А что, могло ведь быть и так. Вполне могло быть. Тяну Вика поближе. Упаси нас Господи от таких... розовых слоников.

– Я это к тому, что уж извини, а того торчка, что тебе ширево продавал, мы приложили крепко. Мне так кажется, что дел он с тобой больше иметь не будет.

Хохочу. Не могу больше.

– Это заговор! – стону. – Это подлый антибасистский заговор!

Вот такие у меня друзья.

А любовь – она разная... кому день, кому ночь...

– Заговор, – опять ворчит Вик. – Вот сейчас выпивку у тебя всю конфискуем, тогда поймешь, что такое заговор...

– Вик... знаешь, что значит «перебор»?

Вик глаза делает невинные-невинные.

– Это такой способ игры на гитаре?

Ну что с ним сделаешь...

– Ага. Способ.

А любовь не прогонишь прочь...

– Теперь я не умру молодым, – мрачно сообщаю я. – Стану старым жирным лысым уродом. То есть вообще совсем уродом... Ай! Так, Вик, что это было?!

– Подзатыльник, – потирает руку о бедро. – Будешь опять себя хамить – добавлю.

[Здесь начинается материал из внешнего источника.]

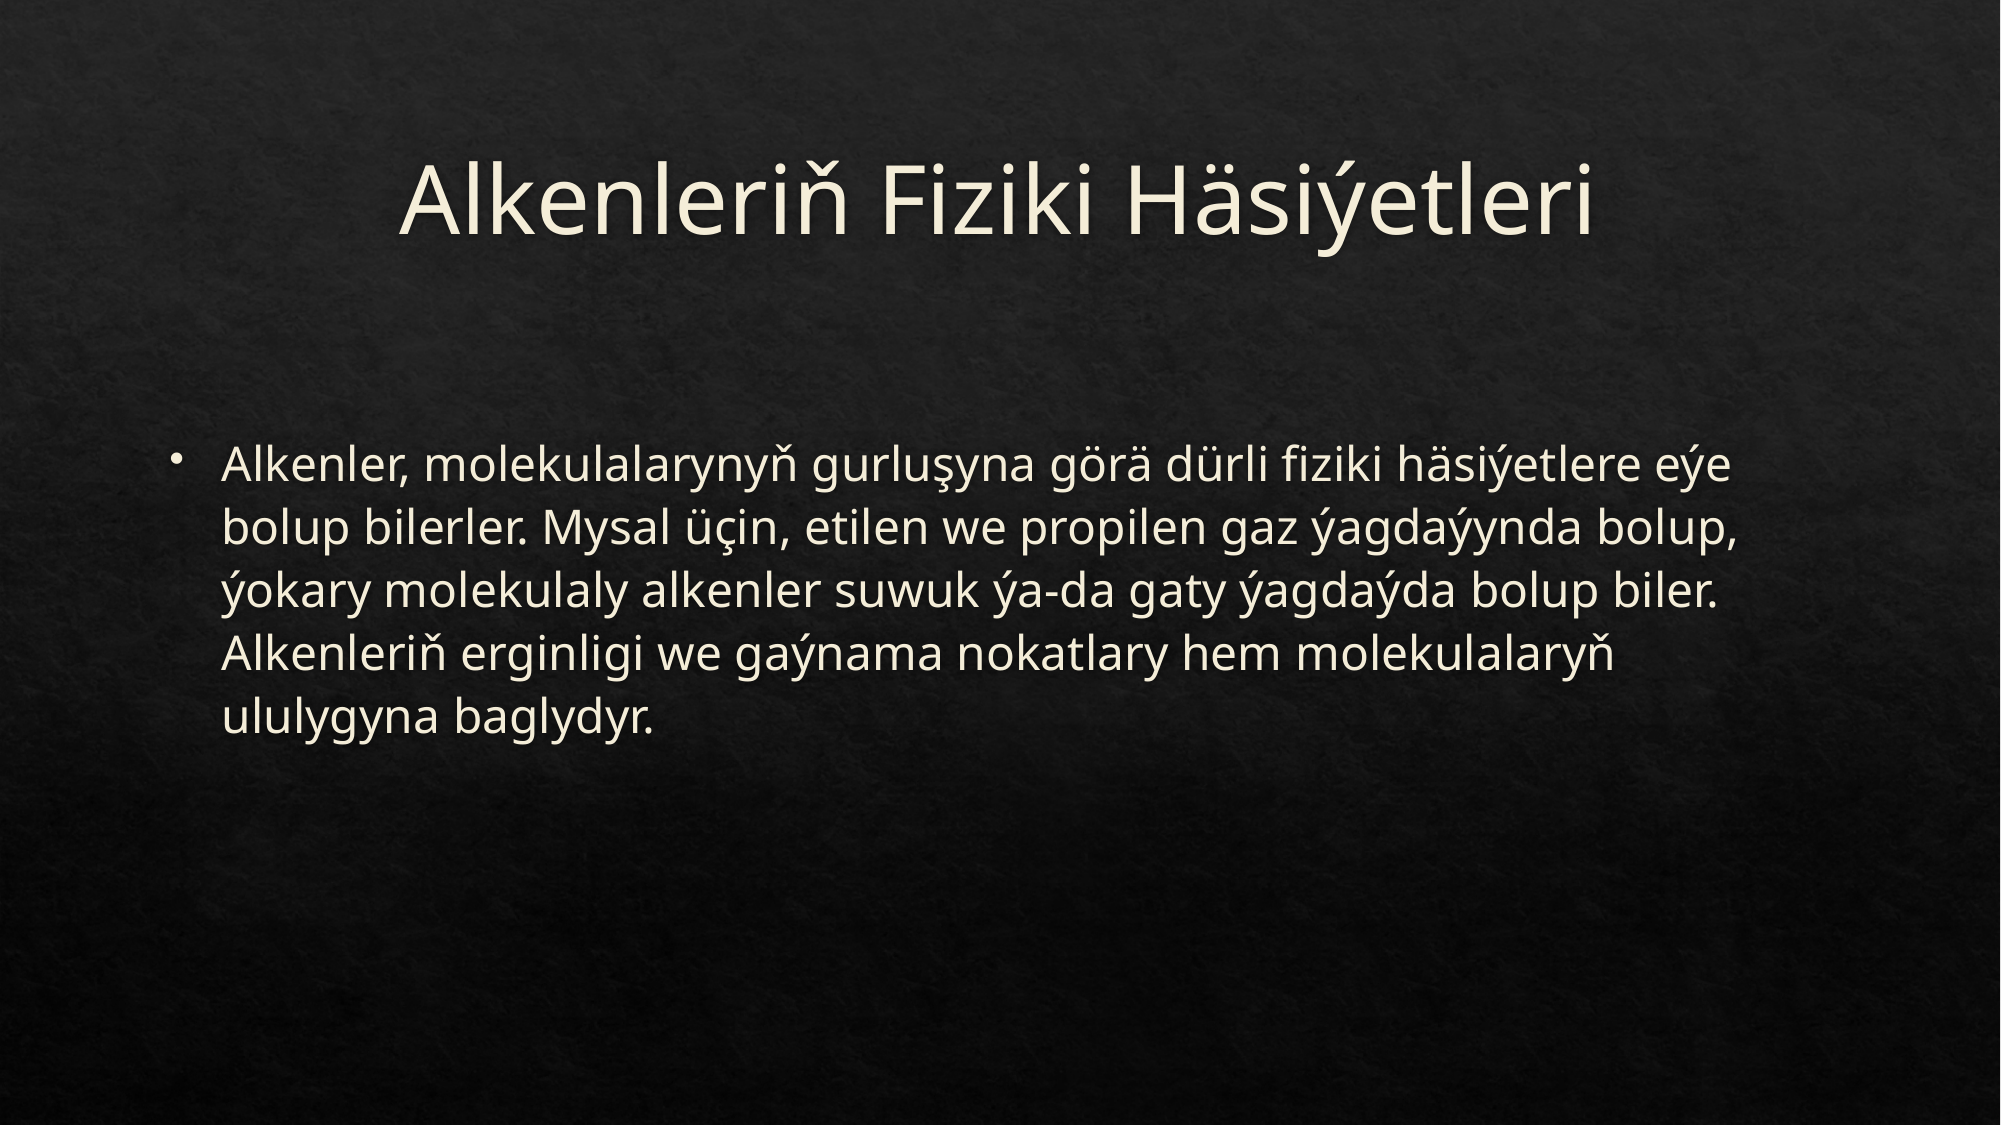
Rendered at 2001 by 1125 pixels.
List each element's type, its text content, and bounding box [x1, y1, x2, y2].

list Alkenler, molekulalarynyň gurluşyna görä dürli fiziki häsiýetlere eýe bolup bilerler. Mysal üçin, etilen we propilen gaz ýagdaýynda bolup, ýokary molekulaly alkenler suwuk ýa-da gaty ýagdaýda bolup biler. Alkenleriň erginligi we gaýnama nokatlary hem molekulalaryň ululygyna baglydyr. [149, 340, 1849, 950]
title Alkenleriň Fiziki Häsiýetleri [149, 99, 1849, 307]
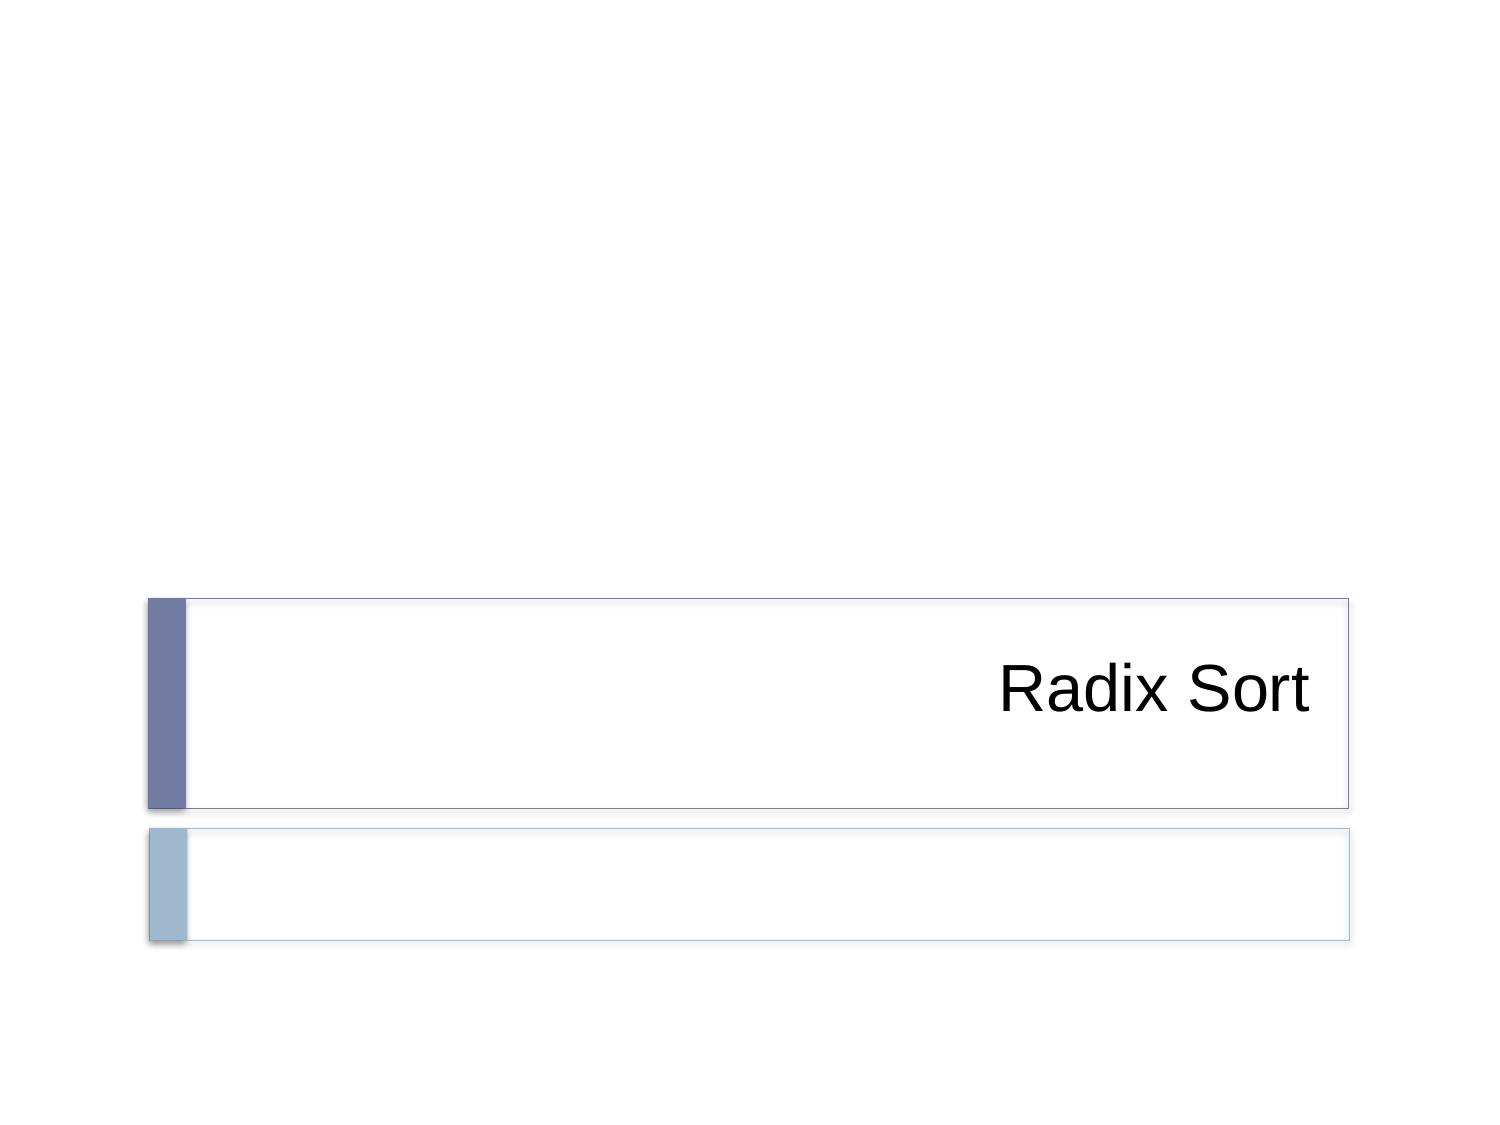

– Храбрые все стали... Так я к тому, что буду я старпером, и ты, блонди, меня кинешь. Потому что когда мне будет сто, тебе будет только девяносто пять, и ты, молодой и красивый, будешь бегать по бабам вместо того, чтобы приносить мне вставные зубы...

– Наш басист строит планы на будущее! – Вик тыкает Радика локтем в бок, и оба препротивно хихикают. А еще говорят, что мужики хихикать не могут. Лучше б не могли, блин!

– Ник, – Дем тоже усмешечку напялил. – Не заглядывай так далеко. Глаза испортишь.

– Мне двадцать четыре года, вашу мать, – вздыхаю я. – Вы только что сперли у меня последний шанс выполнить Первую Заповедь Рок-н-ролла.

Живи быстро, умри молодым... как там дальше? А-а. Ну, остаться красавчиком у меня все равно не вышло бы.

Вик тянет меня за волосы.

– Молодость, Ник, это не возраст. Это состояние души.

Помните, что я вам говорил про вокалистов?